Work item: Please copy each line of the data that includes the string "синий".

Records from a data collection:
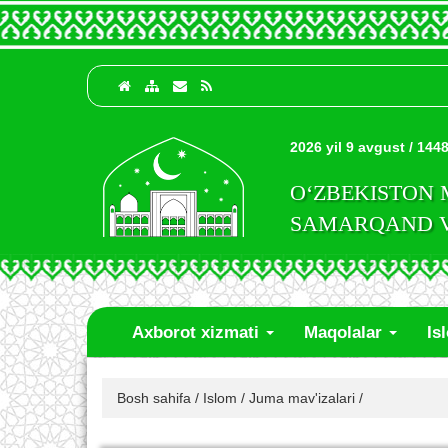
2026 yil 9 avgust / 1448
O‘ZBEKISTON
SAMARQAND VI
Axborot xizmati
Maqolalar
Is
Bosh sahifa
/
Islom
/
Juma mav'izalari
/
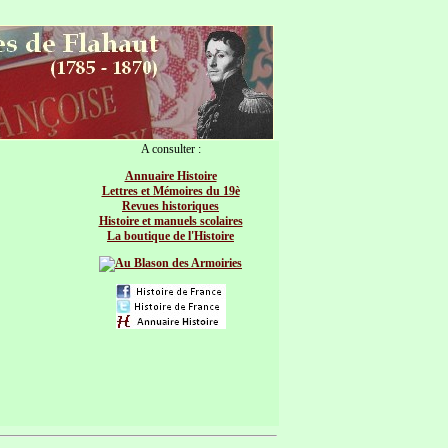
A consulter :
Annuaire Histoire
Lettres et Mémoires du 19è
Revues historiques
Histoire et manuels scolaires
La boutique de l'Histoire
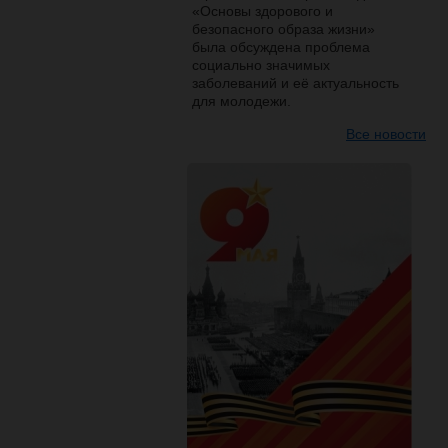
«Основы здорового и
безопасного образа жизни»
была обсуждена проблема
социально значимых
заболеваний и её актуальность
для молодежи.
Все новости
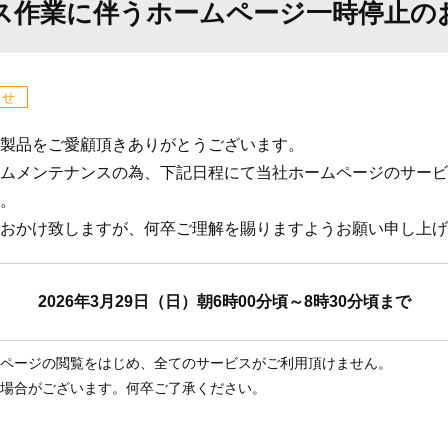
ス作業に伴うホームページ一時停止の
らせ
製品をご愛顧頂きありがとうございます。
ムメンテナンスの為、下記日程にて当社ホームページのサービ
。
おかけ致しますが、何卒ご理解を賜りますようお願い申し上げ
2026年3月29日（日）朝6時00分頃～8時30分頃まで
ページの閲覧をはじめ、全てのサービスがご利用頂けません。
場合がございます。何卒ご了承ください。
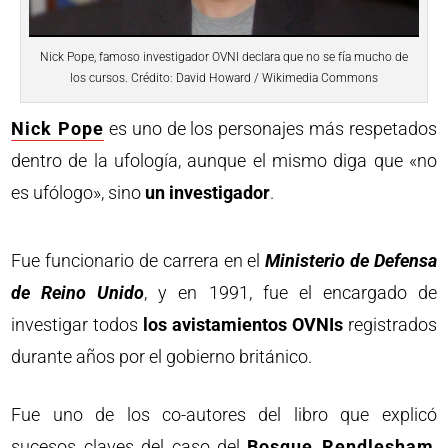
Nick Pope, famoso investigador OVNI declara que no se fía mucho de
los cursos. Crédito: David Howard / Wikimedia Commons
Nick Pope
es uno de los personajes más respetados
dentro de la ufología, aunque el mismo diga que «no
es ufólogo», sino
un investigador
.
Fue funcionario de carrera en el
Ministerio de Defensa
de Reino Unido
, y en 1991, fue el encargado de
investigar todos
los avistamientos OVNIs
registrados
durante años por el gobierno británico.
Fue uno de los co-autores del libro que explicó
sucesos claves del caso del
Bosque Rendlesham
,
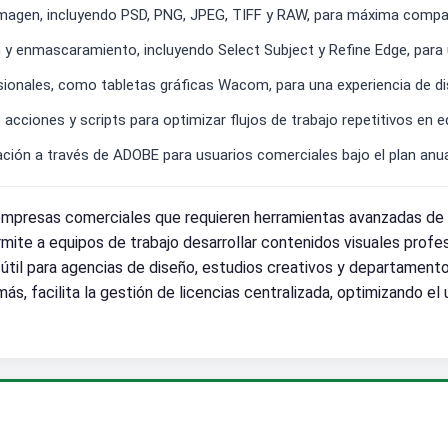
magen, incluyendo PSD, PNG, JPEG, TIFF y RAW, para máxima compati
 enmascaramiento, incluyendo Select Subject y Refine Edge, para un
sionales, como tabletas gráficas Wacom, para una experiencia de d
ciones y scripts para optimizar flujos de trabajo repetitivos en e
ción a través de ADOBE para usuarios comerciales bajo el plan anua
presas comerciales que requieren herramientas avanzadas de e
rmite a equipos de trabajo desarrollar contenidos visuales profe
e útil para agencias de diseño, estudios creativos y departamen
s, facilita la gestión de licencias centralizada, optimizando el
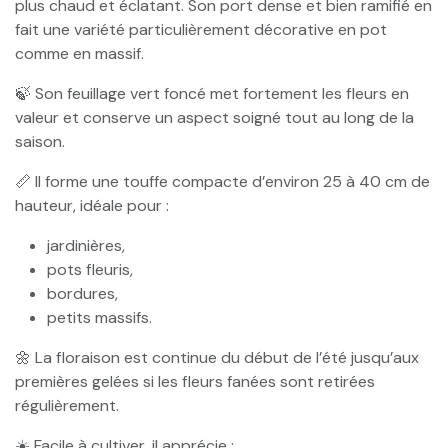
plus chaud et éclatant. Son port dense et bien ramifié en
fait une variété particulièrement décorative en pot
comme en massif.
🍃 Son feuillage vert foncé met fortement les fleurs en
valeur et conserve un aspect soigné tout au long de la
saison.
📏 Il forme une touffe compacte d’environ 25 à 40 cm de
hauteur, idéale pour :
jardinières,
pots fleuris,
bordures,
petits massifs.
🌼 La floraison est continue du début de l’été jusqu’aux
premières gelées si les fleurs fanées sont retirées
régulièrement.
☀️ Facile à cultiver, il apprécie :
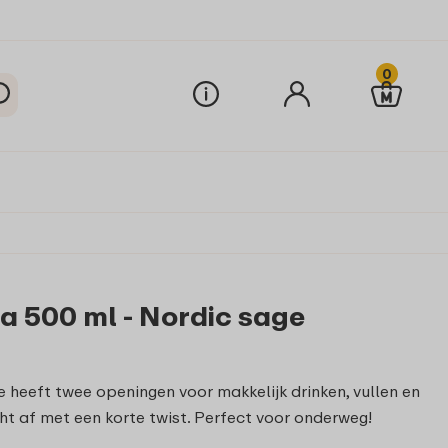
0
a 500 ml - Nordic sage
ge heeft twee openingen voor makkelijk drinken, vullen en
cht af met een korte twist. Perfect voor onderweg!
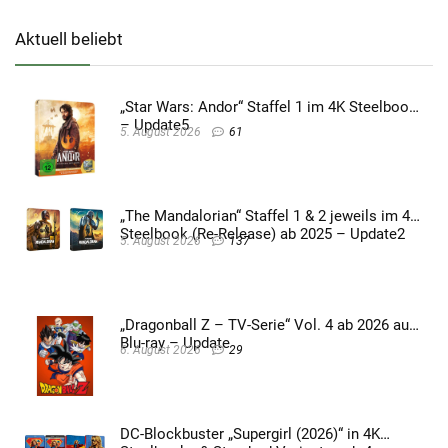
Aktuell beliebt
„Star Wars: Andor“ Staffel 1 im 4K Steelbook
– Update5
5. August 2026
61
„The Mandalorian“ Staffel 1 & 2 jeweils im 4K
Steelbook (Re-Release) ab 2025 – Update2
5. August 2026
137
„Dragonball Z – TV-Serie“ Vol. 4 ab 2026 auf
Blu-ray – Update
6. August 2026
29
DC-Blockbuster „Supergirl (2026)“ in 4K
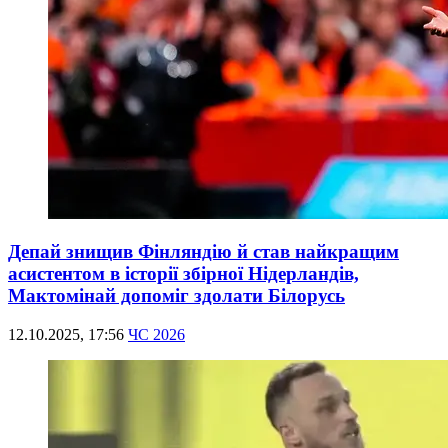
Депай знищив Фінляндію й став найкращим
асистентом в історії збірної Нідерландів,
Мактомінай допоміг здолати Білорусь
12.10.2025, 17:56
ЧС 2026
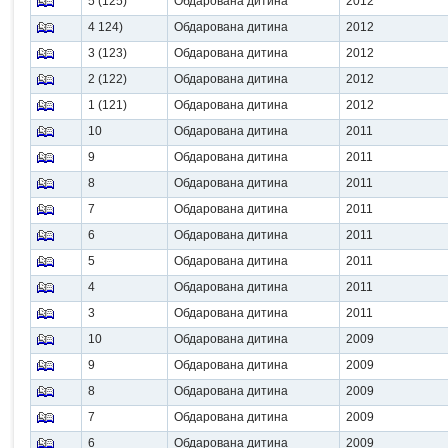
5 (125)
Обдарована дитина
2012
4 124)
Обдарована дитина
2012
3 (123)
Обдарована дитина
2012
2 (122)
Обдарована дитина
2012
1 (121)
Обдарована дитина
2012
10
Обдарована дитина
2011
9
Обдарована дитина
2011
8
Обдарована дитина
2011
7
Обдарована дитина
2011
6
Обдарована дитина
2011
5
Обдарована дитина
2011
4
Обдарована дитина
2011
3
Обдарована дитина
2011
10
Обдарована дитина
2009
9
Обдарована дитина
2009
8
Обдарована дитина
2009
7
Обдарована дитина
2009
6
Обдарована дитина
2009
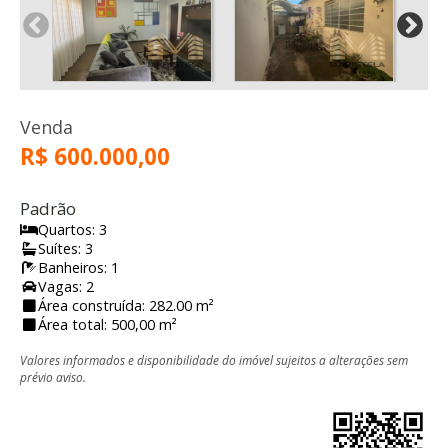
Venda
R$ 600.000,00
Padrão
Quartos: 3
Suítes: 3
Banheiros: 1
Vagas: 2
Área construída: 282.00 m²
Área total: 500,00 m²
Valores informados e disponibilidade do imóvel sujeitos a alterações sem
prévio aviso.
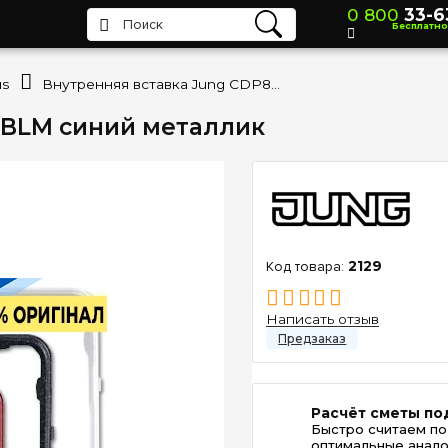
0 800
33-6
Бесплатно
us
Внутренняя вставка Jung CDP81BLM синий металлик
1BLM синий металлик
2129
Написать отзыв
Расчёт сметы по
Быстро считаем по
оптимальные анало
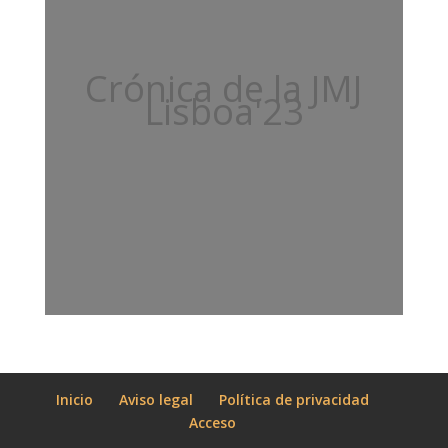
Crónica de la JMJ
Lisboa'23
Inicio
Aviso legal
Política de privacidad
Acceso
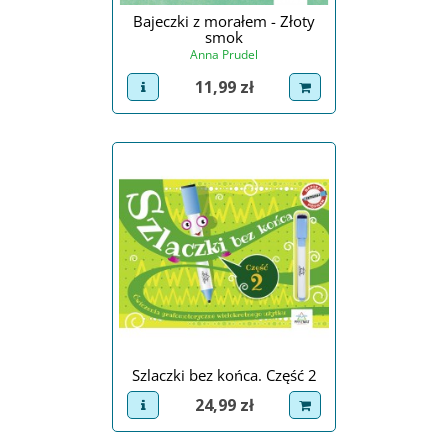
Bajeczki z morałem - Złoty
smok
Anna Prudel
Cena
11,99 zł
view product
dodaj do koszyka
Szlaczki bez końca. Część 2
Cena
24,99 zł
view product
dodaj do koszyka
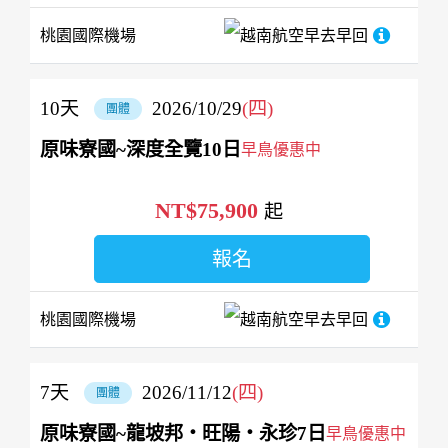
桃園國際機場
越南航空
早去早回
10
天
2026/10/29
(四)
團體
原味寮國~深度全覽10日
早鳥優惠中
NT$75,900
起
報名
桃園國際機場
越南航空
早去早回
7
天
2026/11/12
(四)
團體
原味寮國~龍坡邦‧旺陽‧永珍7日
早鳥優惠中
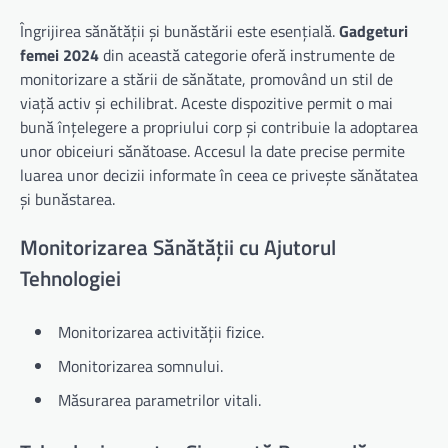
Îngrijirea sănătății și bunăstării este esențială.
Gadgeturi
femei 2024
din această categorie oferă instrumente de
monitorizare a stării de sănătate, promovând un stil de
viață activ și echilibrat. Aceste dispozitive permit o mai
bună înțelegere a propriului corp și contribuie la adoptarea
unor obiceiuri sănătoase. Accesul la date precise permite
luarea unor decizii informate în ceea ce privește sănătatea
și bunăstarea.
Monitorizarea Sănătății cu Ajutorul
Tehnologiei
Monitorizarea activității fizice.
Monitorizarea somnului.
Măsurarea parametrilor vitali.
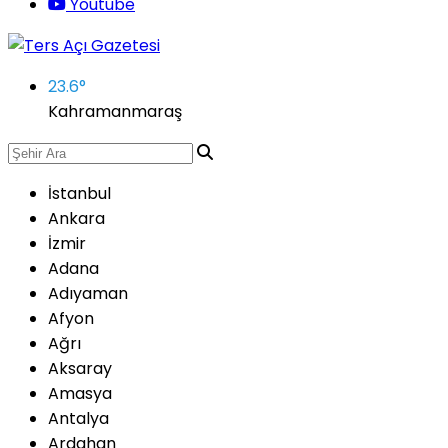
Youtube
23.6
°
Kahramanmaraş
İstanbul
Ankara
İzmir
Adana
Adıyaman
Afyon
Ağrı
Aksaray
Amasya
Antalya
Ardahan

Result of this task:
Внутренняя вставка Jung CDP81BLM синий металлик
1BLM синий металлик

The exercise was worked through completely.